Controllers described herein (e.g., controller 402, 404, 410, 412, 414, 416, 420,422, 424, 426, 432) may include one or more processors, microprocessors, microcontrollers, or combinations thereof and one more non-transitory, tangible computer-readable medium. The memory may store instructions in one or more languages (e.g., machine code, assembly, C, PYTHON). The instructions may be executable by the one or more processors, microprocessors, microcontrollers to implement the steps described above. For example, a case statement or conditional statement may be used to implement one or more steps associated with
Unless otherwise expressly indicated herein, all numerical values indicating mechanical/thermal properties, compositional percentages, dimensions and/or tolerances, or other characteristics are to be understood as modified by the word “about” or “approximately” in describing the scope of the present disclosure. This modification is desired for various reasons including industrial practice, material, manufacturing, and assembly tolerances, and testing capability.

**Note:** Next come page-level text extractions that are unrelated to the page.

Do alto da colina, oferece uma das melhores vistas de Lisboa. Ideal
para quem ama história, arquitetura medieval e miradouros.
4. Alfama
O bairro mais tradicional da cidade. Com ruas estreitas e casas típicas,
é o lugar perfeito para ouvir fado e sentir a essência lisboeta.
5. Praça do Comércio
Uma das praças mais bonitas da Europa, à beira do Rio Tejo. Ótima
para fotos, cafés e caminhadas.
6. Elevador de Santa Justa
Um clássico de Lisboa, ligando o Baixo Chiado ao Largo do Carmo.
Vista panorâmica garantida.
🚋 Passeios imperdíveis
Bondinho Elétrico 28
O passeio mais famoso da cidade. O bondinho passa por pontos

As used herein, the phrase at least one of A, B, and C should be construed to mean a logical (A OR B OR C), using a non-exclusive logical OR, and should not be construed to mean “at least one of A, at least one of B, and at least one of C.”
In this application, the term “controller” and/or “module” may refer to, be part of, or include: an Application Specific Integrated Circuit (ASIC); a digital, analog, or mixed analog/digital discrete circuit; a digital, analog, or mixed analog/digital integrated circuit; a combinational logic circuit; a field programmable gate array (FPGA); a processor circuit (shared, dedicated, or group) that executes code; a memory circuit (shared, dedicated, or group) that stores code executed by the processor circuit; other suitable hardware components (e.g., op amp circuit integrator as part of the heat flux data module) that provide the described functionality; or a combination of some or all of the above, such as in a system-on-chip.

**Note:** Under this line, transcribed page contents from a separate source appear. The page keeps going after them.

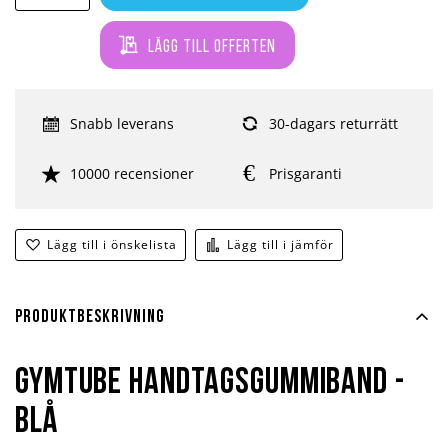
Lägg till offerten
Snabb leverans
30-dagars returrätt
10000 recensioner
Prisgaranti
Lägg till i önskelista
Lägg till i jämför
Produktbeskrivning
Gymtube Handtagsgummiband -
Blå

The term memory is a subset of the term computer-readable medium. The term computer-readable medium, as used herein, does not encompass transitory electrical or electromagnetic signals propagating through a medium (such as on a carrier wave); the term computer-readable medium may therefore be considered tangible and non-transitory. Non-limiting examples of a non-transitory, tangible computer-readable medium are nonvolatile memory circuits (such as a flash memory circuit, an erasable programmable read-only memory circuit, or a mask read-only circuit), volatile memory circuits (such as a static random access memory circuit or a dynamic random access memory circuit), magnetic storage media (such as an analog or digital magnetic tape or a hard disk drive), and optical storage media (such as a CD, a DVD, or a Blu-ray Disc).
The apparatuses and methods described in this application may be partially or fully implemented by a special purpose computer created by configuring a general-purpose computer to execute one or more particular functions embodied in computer programs. The functional blocks, flowchart components, and other elements described above serve as software specifications, which can be translated into the computer programs by the routine work of a skilled technician or programmer.
The description of the disclosure is merely exemplary in nature and, thus, variations that do not depart from the substance of the disclosure are intended to be within the scope of the disclosure. Such variations are not to be regarded as a departure from the spirit and scope of the disclosure.